Termino la lectura de la novela y repaso los títulos de las cuatro jornadas en las que su autor, Héctor J. Castro, divide la trama: «El caballero de la triste figura», «Misión de audaces», «Duelo al sol» y, por último, «La batalla de Cagayán». Es sin duda una gradación de la tensión que, sin embargo, ofrece mucho más que el final esperado por los lectores, ya que esta novela histórica es algo más que el relato novelado sobre la victoriosa gesta de una expedición española contra los temibles piratas japoneses. Mucho más.
Para empezar, el autor ferrolano emplea con eficacia la segunda persona para narrar la peripecia de su protagonista, una técnica poco habitual en la novela histórica.
Además, se imbrican muy bien en la trama las vivencias pasadas del protagonista, Juan Pablo de Carrión, unos recuerdos que lo humanizan y dimensionan. Porque lejos de la figura del héroe, intachable e invencible, Juan Pablo representa al hidalgo español que debiera haber pasado a la historia de los nombres olvidados. Y, sin embargo, a este perdedor la vida le otorga una última oportunidad de alcanzar el renombre que siempre creyó merecer. De modo que, envejecido, falto de vista, casi en la miseria, frustrados sus anhelos de gloria, perseguido por la justicia en el pasado, y tras sufrir el calvario del recuerdo del verdadero amor, ya perdido, el destino le sirve los naipes con los que ha de jugar esa última partida con la Fortuna.
Y junto a Juan Pablo, personajes inolvidables que nos acercan al sentimiento de camaradería, honestidad, fidelidad y entrega que acompañaba a aquellos soldados, de todas las Españas: peninsulares, americanos o filipinos, sin importar la raza. Aunque no se nos obvia tampoco la traición, el engaño, la cobardía, la avaricia o la realidad de la guerra, con todas sus contradicciones morales. Porque, no lo olvidemos, aquellos soldados eran la mejor infantería del mundo, sí, pero también, seres dolientes, con sentimientos y dudas, imperfectos y con conciencia. Por lo tanto, Héctor J. Castro nos ofrece una visión realista de aquella gesta que, sin embargo, nos deja satisfechos por una sencilla razón: nuestros antepasados admirables podrían tener los pies de barro, pero no por ello dejaron de ser unos colosos. A diferencia de la visión derrotista de nuestra historia, difundida por otros y tristemente asimilada por tantos, también podemos (y debemos) recordar nuestros triunfos.

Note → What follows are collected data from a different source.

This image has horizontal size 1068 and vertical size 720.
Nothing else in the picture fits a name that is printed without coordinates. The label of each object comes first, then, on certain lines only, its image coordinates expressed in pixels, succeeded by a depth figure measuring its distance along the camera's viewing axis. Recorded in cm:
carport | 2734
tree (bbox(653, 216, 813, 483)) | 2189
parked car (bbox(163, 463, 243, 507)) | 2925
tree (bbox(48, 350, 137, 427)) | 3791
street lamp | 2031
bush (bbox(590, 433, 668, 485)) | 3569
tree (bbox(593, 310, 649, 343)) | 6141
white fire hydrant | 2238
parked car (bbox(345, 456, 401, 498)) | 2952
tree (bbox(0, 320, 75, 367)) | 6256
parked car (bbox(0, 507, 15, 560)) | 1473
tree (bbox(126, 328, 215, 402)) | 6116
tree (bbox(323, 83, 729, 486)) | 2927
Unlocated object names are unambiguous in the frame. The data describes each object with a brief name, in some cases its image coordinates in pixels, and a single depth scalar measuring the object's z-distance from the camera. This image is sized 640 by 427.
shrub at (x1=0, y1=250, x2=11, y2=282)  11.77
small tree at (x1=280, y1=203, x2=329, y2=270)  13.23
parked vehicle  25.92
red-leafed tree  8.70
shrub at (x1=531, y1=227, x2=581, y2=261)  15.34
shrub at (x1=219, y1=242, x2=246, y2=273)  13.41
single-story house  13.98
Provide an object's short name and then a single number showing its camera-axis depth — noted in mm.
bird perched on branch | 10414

Por último, un gran acierto del autor es no mostrar al antagonista, el astuto pirata Tay Fusa, como un malvado fantoche. Es más, el capítulo donde hablan el caudillo pirata y el de Carrión es memorable: la sed de sangre y de venganza por los caídos cede paso a un diálogo donde dos hombres envejecidos se asoman ya al epílogo de sus vidas. Es ese «bien despedirse» que aún mantenemos grabado a fuego en nuestro imaginario común.
En definitiva, la lectura de Sol de sangre. Los combates de Cagayán atrapará a los lectores desde su primer párrafo, y no solo por el placer de recordar a los nuestros memorables, sino porque en cada frase vamos a revivir las zozobras y esperanzas postreras de aquellos españoles, sus cantos, sus rezos, su arte de navegar y esgrimir, sus amores, sus sueños, así como nuestra peculiar, estoica y sublime forma de bien morir.